Михаил стоял бледный, желваки буграми катались по его худым смуглым щекам.

— Калитвяне! — снова крикнул он. — Городу нужен хлеб. Москва и Петроград голодают, в Воронеже на заводах и фабриках хлеба также не хватает, детишки в детских домах и приютах помирают…

— А у нас кто? Щенята, что ли? Тем, значит, отдай, а свои нехай загинаются, так?

— Да у тебя с Тимохой две коровы, овец штук пятнадцать, Ефросинья! — не сдержал злости Михаил, поворачиваясь к наседавшей на него женщине в цветастом ярком платке. — И хлеба возов пять сховали, не меньше. Как тебе не стыдно?!

— А у меня не видно, — захохотала, подбоченясь, Ефросинья, статная, широкобедрая баба, откинув голову и бесстыже оглядывая мужиков. — За собой гляди.

Кругом заволновались:

— Свое считай, Мишка, а не Фроськино. Они с Тимохой с утра до ночи рукам покоя не дают.

— Ишь, грамотей! Батьку, кулака, потряси!

— Сам ты кулак! Поменьше на печи лежи! — тут же влез в спор Григорий, а Назарук-старший снова сдержал его: погодь, погодь…

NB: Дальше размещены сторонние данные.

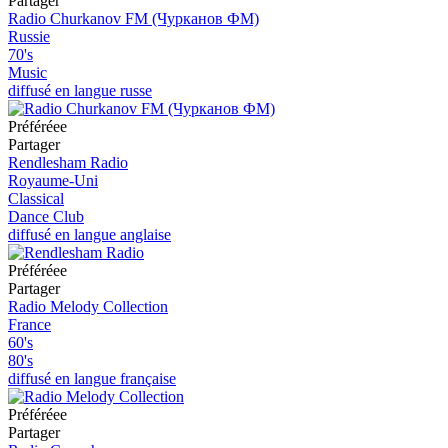
Partager
Radio Churkanov FM (Чурканов ФМ)
Russie
70's
Music
diffusé en langue russe
Préféréeе
Partager
Rendlesham Radio
Royaume-Uni
Classical
Dance Club
diffusé en langue anglaise
Préféréeе
Partager
Radio Melody Collection
France
60's
80's
diffusé en langue française
Préféréeе
Partager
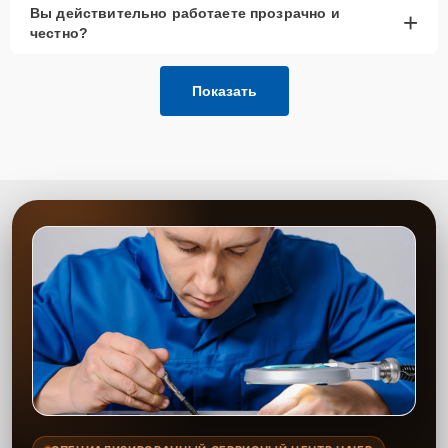
Вы действительно работаете прозрачно и
+
честно?
Показать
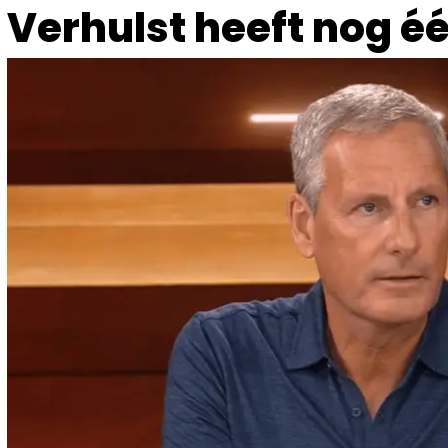
Verhulst heeft nog é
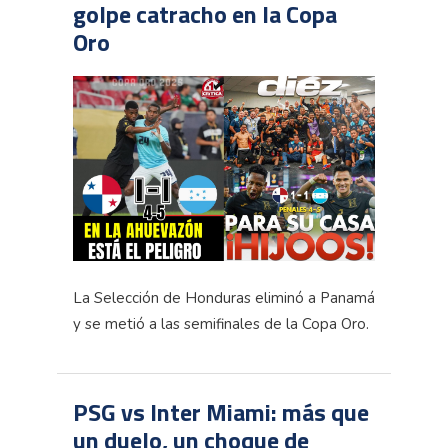
golpe catracho en la Copa
Oro
La Selección de Honduras eliminó a Panamá
y se metió a las semifinales de la Copa Oro.
PSG vs Inter Miami: más que
un duelo, un choque de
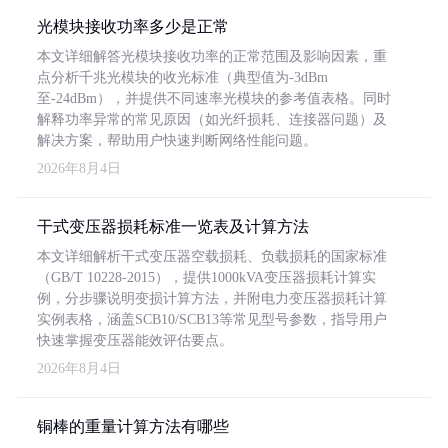
光模块接收功率多少是正常
本文详细解答光模块接收功率的正常范围及影响因素，重
点分析千兆光模块的收光标准（典型值为-3dBm
至-24dBm），并提供不同速率光模块的参考值表格。同时
解释功率异常的常见原因（如光纤损耗、连接器问题）及
解决方案，帮助用户快速判断网络性能问题。
2026年8月4日
干式变压器损耗标准一览表及计算方法
本文详细解析干式变压器空载损耗、负载损耗的国家标准
（GB/T 10228-2015），提供1000kVA变压器损耗计算实
例，分步骤说明变损计算方法，并附电力变压器损耗计算
实例表格，涵盖SCB10/SCB13等常见型号参数，指导用户
快速掌握变压器能效评估要点。
2026年8月4日
铜棒的重量计算方法有哪些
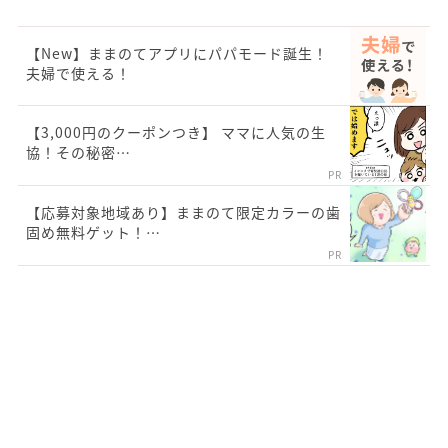
【New】ままのてアプリにパパモード誕生！
夫婦で使える！
【3,000円のクーポンつき】 ママに人気の生
協！その秘密…
PR
【応募対象地域あり】ままのて限定カラーの歯
固め無料ゲット！…
PR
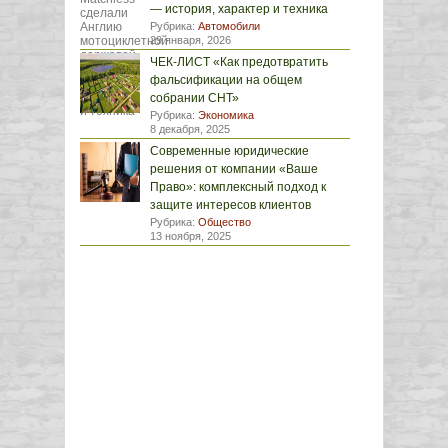
— история, характер и техника
Рубрика:
Автомобили
29 января, 2026
ЧЕК-ЛИСТ «Как предотвратить
фальсификации на общем
собрании СНТ»
Рубрика:
Экономика
8 декабря, 2025
Современные юридические
решения от компании «Ваше
Право»: комплексный подход к
защите интересов клиентов
Рубрика:
Общество
13 ноября, 2025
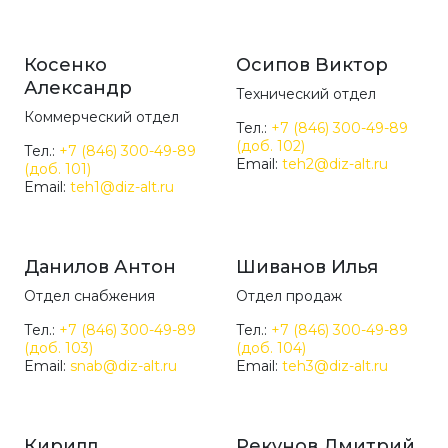
Косенко
Осипов Виктор
Александр
Технический отдел
Коммерческий отдел
Тел.:
+7 (846) 300-49-89
(доб. 102)
Тел.:
+7 (846) 300-49-89
Email:
teh2@diz-alt.ru
(доб. 101)
Email:
teh1@diz-alt.ru
Данилов Антон
Шиванов Илья
Отдел снабжения
Отдел продаж
Тел.:
+7 (846) 300-49-89
Тел.:
+7 (846) 300-49-89
(доб. 103)
(доб. 104)
Email:
snab@diz-alt.ru
Email:
teh3@diz-alt.ru
Кирилл
Рекунов Дмитрий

— У батьки нашего мы воз пшеницы взяли нынче! — громко объявил Михаил.

— Гляди, подависси-и! — Дед Сетряков тянул худую жилистую шею, задиристым общипанным петухом поглядывал на хихикающих, дергающих его за полы кожушка баб.

— Пулю заглотнешь, комиссар! Убирайся, пока живой!

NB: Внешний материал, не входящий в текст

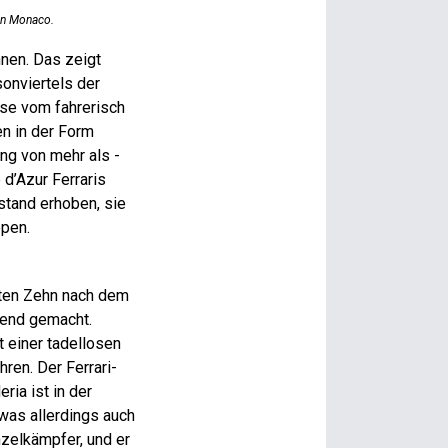
von Monaco.
nen. Das zeigt
sonviertels der
se vom fahrerisch
en in der Form
ng von mehr als ­
d’Azur Ferraris
stand erhoben, sie
ppen.
sten Zehn nach dem
nend gemacht.
t einer tadellosen
en. Der Ferrari-
ria ist in der
was allerdings auch
zelkämpfer, und er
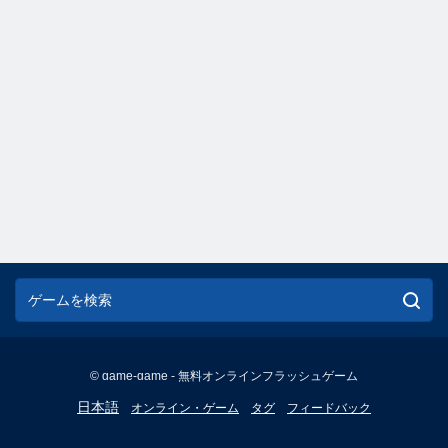
© game-game - 無料オンラインフラッシュゲーム
English
日本語
オンライン・ゲーム
タグ
フィードバック
Français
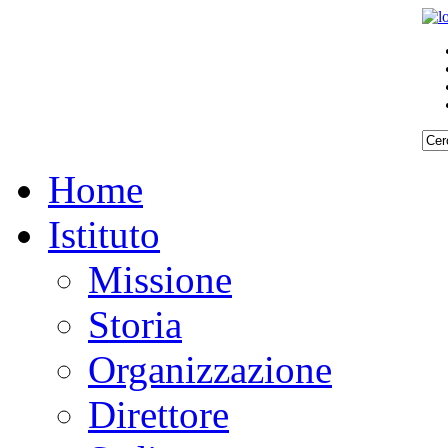
Home
Istituto
Missione
Storia
Organizzazione
Direttore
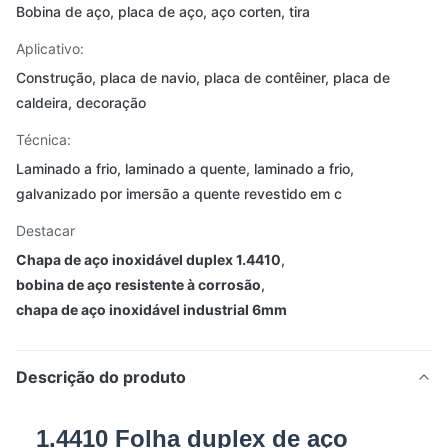
Bobina de aço, placa de aço, aço corten, tira
Aplicativo:
Construção, placa de navio, placa de contêiner, placa de
caldeira, decoração
Técnica:
Laminado a frio, laminado a quente, laminado a frio,
galvanizado por imersão a quente revestido em c
Destacar
Chapa de aço inoxidável duplex 1.4410
,
bobina de aço resistente à corrosão
,
chapa de aço inoxidável industrial 6mm
Descrição do produto
1.4410 Folha duplex de aço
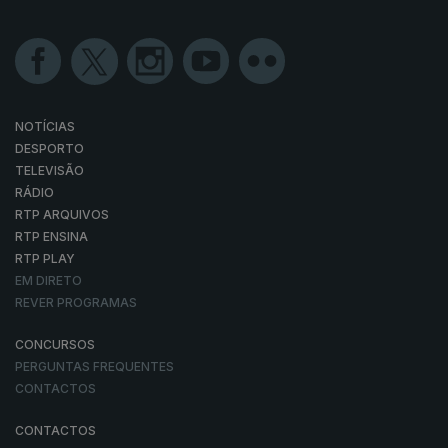
NOTÍCIAS
DESPORTO
TELEVISÃO
RÁDIO
RTP ARQUIVOS
RTP ENSINA
RTP PLAY
EM DIRETO
REVER PROGRAMAS
CONCURSOS
PERGUNTAS FREQUENTES
CONTACTOS
CONTACTOS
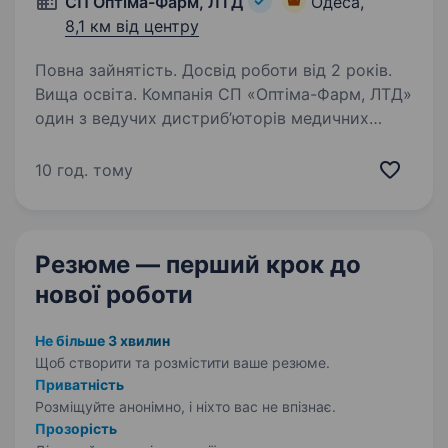
СП Оптіма-Фарм, ЛТД
Одеса,
8,1 км від центру
Повна зайнятість. Досвід роботи від 2 років.
Вища освіта. Компанія СП «Оптіма-Фарм, ЛТД»
один з ведучих дистриб’юторів медичних
препаратів та товарів медичного призначення,
яка успішно працює з 1994 року на ринку
10 год. тому
України шукає «Менеджера з продажу,
оператора торгового…
Резюме — перший крок
до
нової роботи
Не більше 3 хвилин
Щоб створити та розмістити ваше
резюме.
Приватність
Розміщуйте анонімно, і ніхто вас не впізнає.
Прозорість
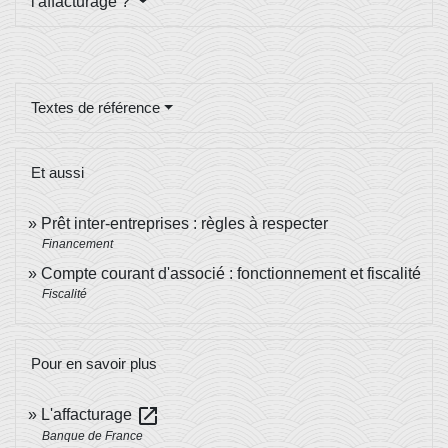
l'affacturage ?
Textes de référence
Et aussi
Prêt inter-entreprises : règles à respecter
Financement
Compte courant d'associé : fonctionnement et fiscalité
Fiscalité
Pour en savoir plus
open_in_new
L'affacturage
Banque de France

— Не грози, ты, контра! — Михаил снова выхватил наган, навел его на краснорожего сытого мужика по фамилии Серобаба, который выкрикнул эти слова. — Пулю и сам можешь словить.

Сакардин повис на руке Михаила.

— Да ты брось наганом-то махать, Мишка. Надо по-людски.

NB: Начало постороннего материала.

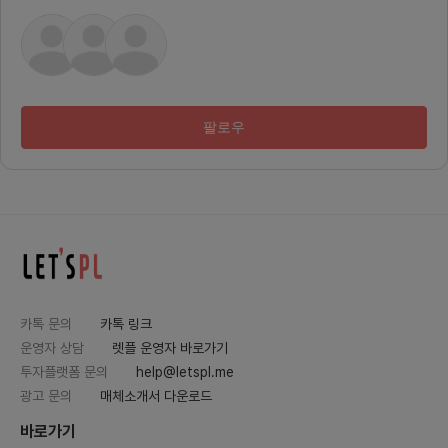
트 디자
엔드 1
기획자(
있습니다.
Line
시간에 
대면 회
분 거리
팔로우
행)월 
다.또한
도 운영
w.ins
ING.
단순한 
는 식의
로드맵(
을 제공
할 수 
류, 1
- 해당 
사용자보
카톡 문의
카톡 링크
합격한 
소개서,
운영자 상담
렛플 운영자 바로가기
자의 채
투자플랫폼 문의
help@letspl.me
제공하며
행할 수
광고 문의
매체소개서 다운로드
용자들
로 성장
바로가기
션을 만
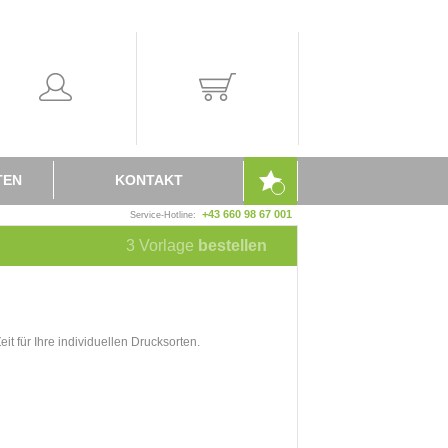
TEN
KONTAKT
+43 660 98 67 001
Service-Hotline:
3
Vorlage
bestellen
it für Ihre individuellen Drucksorten.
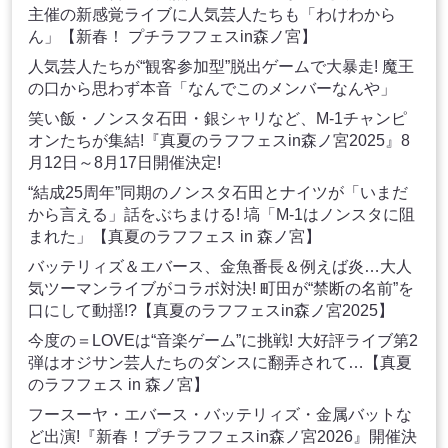
主催の新感覚ライブに人気芸人たちも「わけわから
ん」【新春！ プチラフフェスin森ノ宮】
人気芸人たちが“観客参加型”脱出ゲームで大暴走! 魔王
の口から思わず本音「なんでこのメンバーなんや」
笑い飯・ノンスタ石田・銀シャリなど、M-1チャンピ
オンたちが集結!『真夏のラフフェスin森ノ宮2025』8
月12日～8月17日開催決定!
“結成25周年”同期のノンスタ石田とナイツが「いまだ
から言える」話をぶちまける! 塙「M-1はノンスタに阻
まれた」【真夏のラフフェス in 森ノ宮】
バッテリィズ＆エバース、金魚番長＆例えば炎…大人
気ツーマンライブがコラボ対決! 町田が“禁断の名前”を
口にして動揺!?【真夏のラフフェスin森ノ宮2025】
今度の＝LOVEは“音楽ゲーム”に挑戦! 大好評ライブ第2
弾はオジサン芸人たちのダンスに翻弄されて…【真夏
のラフフェス in 森ノ宮】
フースーヤ・エバース・バッテリィズ・金属バットな
ど出演!『新春！プチラフフェスin森ノ宮2026』開催決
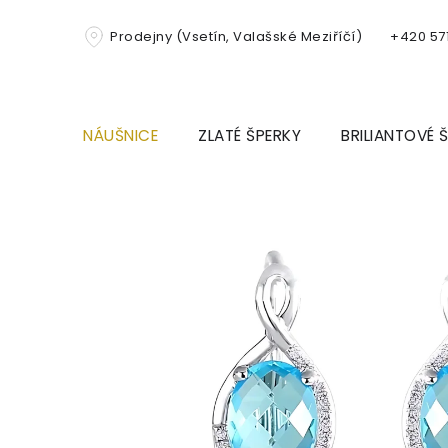
Přejít
na
Prodejny (Vsetín, Valašské Meziříčí)
+420 571
obsah
NÁUŠNICE
ZLATÉ ŠPERKY
BRILIANTOVÉ 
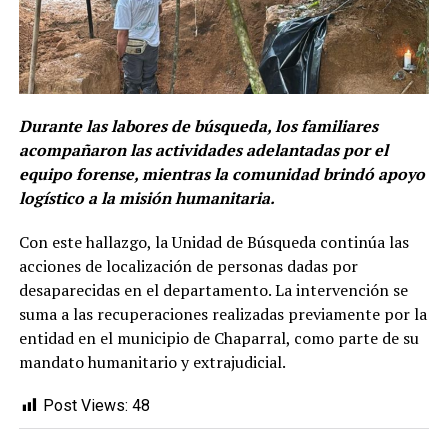
Durante las labores de búsqueda, los familiares
acompañaron las actividades adelantadas por el
equipo forense, mientras la comunidad brindó apoyo
logístico a la misión humanitaria.
Con este hallazgo, la Unidad de Búsqueda continúa las
acciones de localización de personas dadas por
desaparecidas en el departamento. La intervención se
suma a las recuperaciones realizadas previamente por la
entidad en el municipio de Chaparral, como parte de su
mandato humanitario y extrajudicial.
Post Views:
48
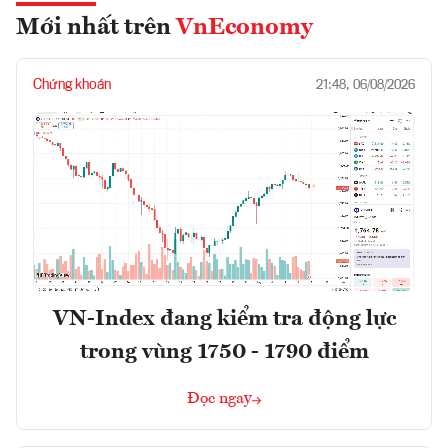
Mới nhất trên
VnEconomy
Chứng khoán
21:48, 06/08/2026
VN-Index đang kiểm tra động lực
trong vùng 1750 - 1790 điểm
Đọc ngay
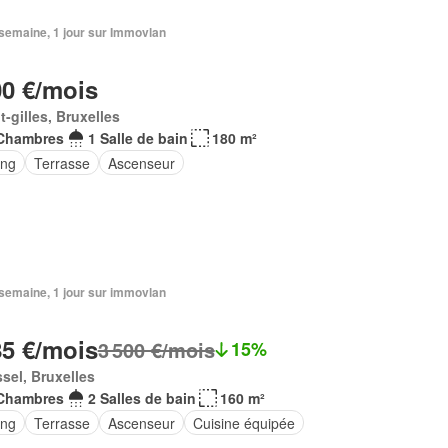
1 semaine, 1 jour sur Immovlan
00 €/mois
t-gilles, Bruxelles
Chambres
1 Salle de bain
180 m²
ing
Terrasse
Ascenseur
1 semaine, 1 jour sur immovlan
85 €/mois
3 500 €/mois
15%
sel, Bruxelles
Chambres
2 Salles de bain
160 m²
ing
Terrasse
Ascenseur
Cuisine équipée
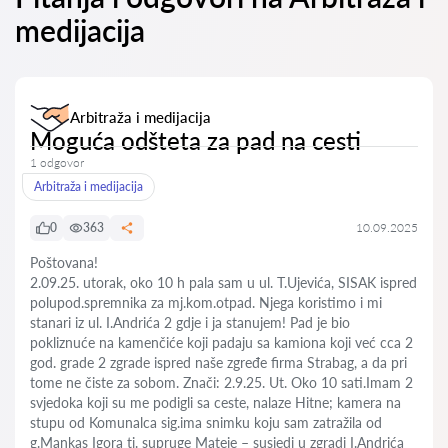
medijacija
Arbitraža i medijacija
Moguća odšteta za pad na cesti
1 odgovor
Arbitraža i medijacija
0
363
10.09.2025
Poštovana!
2.09.25. utorak, oko 10 h pala sam u ul. T.Ujevića, SISAK ispred
polupod.spremnika za mj.kom.otpad. Njega koristimo i mi
stanari iz ul. I.Andrića 2 gdje i ja stanujem! Pad je bio
pokliznuće na kamenčiće koji padaju sa kamiona koji već cca 2
god. grade 2 zgrade ispred naše zgređe firma Strabag, a da pri
tome ne čiste za sobom. Znači: 2.9.25. Ut. Oko 10 sati.Imam 2
svjedoka koji su me podigli sa ceste, nalaze Hitne; kamera na
stupu od Komunalca sig.ima snimku koju sam zatražila od
g.Mankas Igora tj. supruge Mateje – susjedi u zgradi I.Andrića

Серобаба, сотворив зверское лицо, рванул на груди полушубок, заорал дурным, пьяным голосом:

— На! Пали! Бей крестьянина-хлебороба! Последние штаны сымай!

И полез на бричку под общий злорадствующий гогот толпы, раздергивая мотню серых, в полоску, штанов. Красноармейцы стащили его с колеса, затолкали назад, в толпу.

— Тут тебе не цирк! — сурово сказал рослый, в годах, красноармеец. — Игде-нибудь там будешь показывать.

Возле брички зашумели, заулюлюкали, засвистали. Говорить было невозможно, и Михаил, пережидая, оглянулся на Сакардина, что-то сказал ему побелевшими губами. Тот кивнул согласно, присел на мешки с зерном, вздрагивающими пальцами стал вертеть «козью ножку».